Nov 19 2025
Blind Spots and Bureaucracy: Why Pasadena’s DOT Is Driving in the Dark

Blind Spots and Bureaucracy: Why Pasadena’s DOT Is Driving in the Dark

Pasadena stands at a dangerous crossroads. The City has publicly pledged its commitment to Vision Zero—the goal of eliminating all traffic fatalities and serious injuries—yet, actions taken by the Pasadena Department of Transportation (DOT), led by Director Joaquin Siques, suggest a fundamental detachment from the data required to achieve that vision. The controversy centers on the DOT’s reported decision to cease the routine collection of speed data from the city’s electronic speed feedback signs, effectively creating a critical blind spot in public safety planning.

These speed feedback signs are far more than mere warning displays; they are vital sensors logging every instance of reckless driving on high-risk corridors. They record the 85th percentile speeds, peak speeding hours, and the catastrophic outliers—reports indicate vehicles routinely hit 70 mph or more in posted 35 mph zones. This raw, verifiable data is the lifeblood of modern traffic safety. Under California’s Assembly Bill 43, such metrics are indispensable for justifying and implementing necessary interventions like speed tables, traffic circles, and targeted law enforcement.

Director Siques, who assumed the role in 2024 with a vision of promoting data-driven solutions, now faces scrutiny over a policy that is decidedly data-averse. The reported rationale for stopping the collection—that the manual download process is too time-consuming and burdensome for staff—is a staggering bureaucratic abdication. It suggests that administrative convenience is being prioritized over the measurable, life-saving needs of Pasadena’s most vulnerable road users.

This failure creates a dangerous operational gap. When residents report persistent speeding issues, their pleas are reduced to anecdotal complaints. Without the hard numbers on vehicle speeds and frequency, DOT engineers lack the necessary warrant data—the quantifiable proof—required by state and local regulations to install effective traffic calming infrastructure. The city is therefore willingly tying the hands of the very professionals tasked with protecting the community.
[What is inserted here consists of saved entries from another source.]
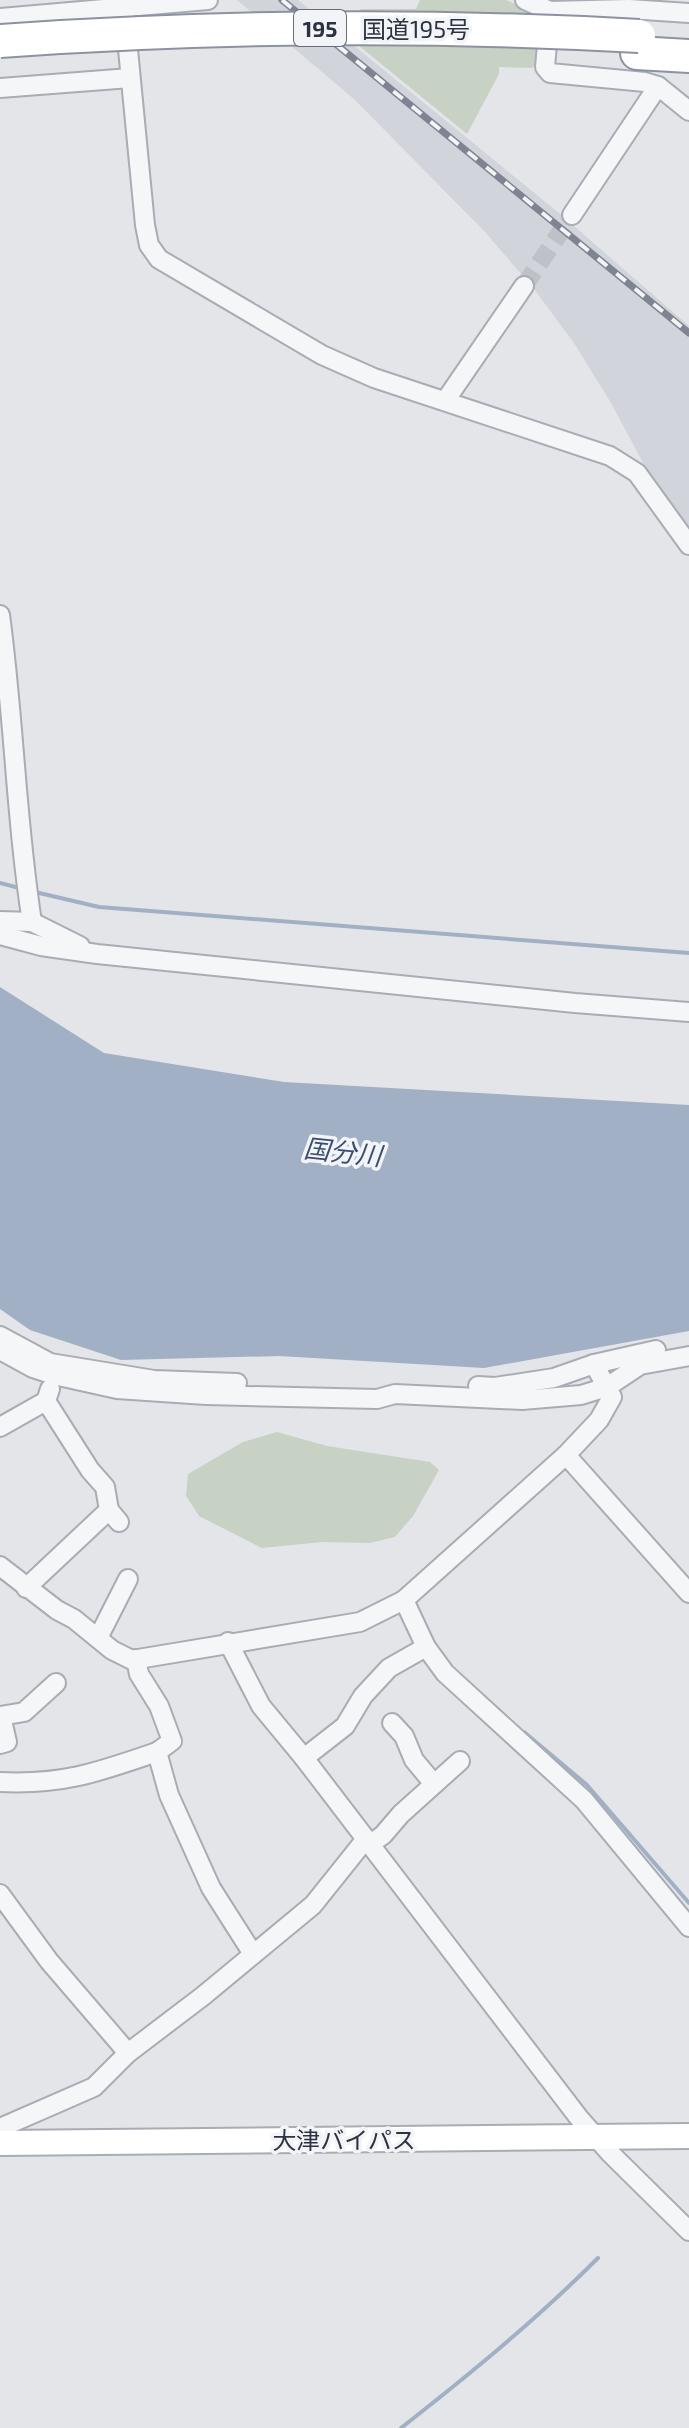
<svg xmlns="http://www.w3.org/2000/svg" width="689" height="2428" font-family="'Exo 2','Noto Sans JP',sans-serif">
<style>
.built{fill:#d1d4db}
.green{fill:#c7d2c5}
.water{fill:#a2b0c5}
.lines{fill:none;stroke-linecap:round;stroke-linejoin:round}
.stream{stroke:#a2b0c5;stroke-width:4}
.street-tunnel{stroke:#bec1c7;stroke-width:18;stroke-dasharray:18 9;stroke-linecap:butt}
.street-casing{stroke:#a8acb3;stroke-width:22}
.secondary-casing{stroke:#a8acb3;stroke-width:28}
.highway-casing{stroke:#8c929f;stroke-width:36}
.street{stroke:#f5f6f8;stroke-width:18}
.secondary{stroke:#fff;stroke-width:24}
.highway{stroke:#fff;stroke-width:32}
.rail-casing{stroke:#7e8491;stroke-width:7}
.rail{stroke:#f2f4f7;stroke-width:4;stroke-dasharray:12;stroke-linecap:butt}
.highway-bridge-casing{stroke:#8c929f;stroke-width:36;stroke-linecap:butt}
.highway-bridge{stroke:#fff;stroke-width:32}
.labels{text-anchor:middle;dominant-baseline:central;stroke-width:7;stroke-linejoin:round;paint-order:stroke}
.shield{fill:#f2f4f7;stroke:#676c77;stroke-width:2}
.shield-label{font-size:22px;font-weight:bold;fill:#2c3240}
.street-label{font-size:24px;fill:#2c3240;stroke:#f2f4f7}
.water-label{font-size:26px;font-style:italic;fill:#3b4e70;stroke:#f2f4f7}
</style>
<rect width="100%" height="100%" fill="#e3e5e9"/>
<path class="built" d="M237,0H298L559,213L689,326V528L648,472L611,403L574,343L534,289L485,232L355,100Z"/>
<g class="green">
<path d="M420,0H506L538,14L535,65L532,68L499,67V74L467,134L347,36L361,9H416Z"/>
<path d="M277,1432L327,1446L430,1462L439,1470L413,1516L395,1537L370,1543L322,1542L262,1548L199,1516L186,1496L188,1474L243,1442Z"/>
</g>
<path class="water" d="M0,987L104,1053L284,1082L689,1105V1331L484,1368L279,1356L121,1360L30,1330L0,1309Z"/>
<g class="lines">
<g class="stream">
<path d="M0,883L23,889"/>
<path d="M35,892L99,907L689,953"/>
<path d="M524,1732L587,1785L689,1903"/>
<path d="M401,2428C470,2374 536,2320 598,2258"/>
</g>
<path class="street-tunnel" d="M524,286L572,215"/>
<g class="street-casing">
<g id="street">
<path d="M525,0L550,11L629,9L689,13"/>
<path d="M124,8L145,225L149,245L159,259L322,355L374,378L610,456L637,473L689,545"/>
<path d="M550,11L545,67L550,73L645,82L658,86L689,111"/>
<path d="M0,18L208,0"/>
<path d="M0,88L130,78"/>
<path d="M572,215L658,86"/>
<path d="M445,401L524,286"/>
<path d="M0,615C14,717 16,821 32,922L0,921"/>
<path d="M32,922L80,946"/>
<path d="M0,935L41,946L97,954L575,1003L689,1012"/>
<path d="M0,1336L50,1363L154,1380L237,1383"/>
<path d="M0,1350L33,1368L54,1375L117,1389L206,1395L377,1399L395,1394L522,1400L581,1395L607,1387L640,1365L689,1356"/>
<path d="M478,1386L495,1387L554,1378L594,1364L656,1350"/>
<path d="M46,1401L90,1470L105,1487L109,1510L119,1522"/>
<path d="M0,1427L46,1401L50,1389"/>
<path d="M566,1455L689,1593"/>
<path d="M0,1566L57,1610L74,1619L112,1650L132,1660L360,1622L404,1600L566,1455L599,1420L612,1397L594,1364"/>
<path d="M26,1588L109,1510"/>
<path d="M404,1600L426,1647L445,1673L584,1800L689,1927"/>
<path d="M98,1638L128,1579"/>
<path d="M228,1642L261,1706L304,1758L579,2118L610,2153L689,2231"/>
<path d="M136,1659L139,1674L159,1706L172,1741L157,1752"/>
<path d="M392,1723L404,1736L414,1760L434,1784"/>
<path d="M0,1744L7,1742L1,1716L24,1712L56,1683"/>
<path d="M304,1758L345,1726L363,1696L389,1668L426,1647"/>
<path d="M0,1782C63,1785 99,1772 157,1752L169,1795L211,1888L253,1954"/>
<path d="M369,1845L383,1835L401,1814L460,1761"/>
<path d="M0,1894L49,1961L128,2053"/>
<path d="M0,2128L94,2087L128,2053L203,1996L313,1905L365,1840"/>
</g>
</g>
<g class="secondary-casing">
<path id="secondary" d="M0,2143L689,2136"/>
</g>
<g class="highway-casing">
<path id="highway" d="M637,53L689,56"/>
</g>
<use href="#street" class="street"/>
<use href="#secondary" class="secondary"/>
<use href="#highway" class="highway"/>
<g class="rail-casing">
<path id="rail" d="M282,0L689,333"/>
</g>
<use href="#rail" class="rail"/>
<g class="highway-bridge-casing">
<path id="highway-bridge" d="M0,41C213,26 426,24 639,36"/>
</g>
<use href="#highway-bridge" class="highway-bridge"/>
</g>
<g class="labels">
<rect class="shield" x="294" y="10" width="52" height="36" rx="6"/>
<g class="shield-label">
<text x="320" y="28">195</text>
</g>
<g class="street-label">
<text x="416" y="28">国道195号</text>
<text x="344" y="2139">大津バイパス</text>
</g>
<g class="water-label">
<text transform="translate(343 1151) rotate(6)">国分川</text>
</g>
</g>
</svg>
Pasadena’s own collision statistics underscore the urgency: unsafe speeds are consistently cited as a leading factor in serious and fatal crashes. By ignoring the real-time evidence of excessive speed, the DOT is not just failing to collect data; it is actively suppressing the quantifiable truth about danger on its streets. This policy stands in profound and dangerous contradiction to the city’s Vision Zero aspirations and makes a mockery of any subsequent grant applications or public campaigns promoting pedestrian safety.

If Pasadena is serious about its pledge to eliminate traffic deaths, Director Siques and the DOT must immediately reverse this course. The safety of pedestrians and motorists cannot be contingent on bureaucratic preference. The department must not only resume the consistent, timely collection of speed data but also commit to its public dissemination, ensuring that the evidence of danger is transparent and actionable. The cost of data collection is minimal; the cost of this data blindness will inevitably be measured in human lives.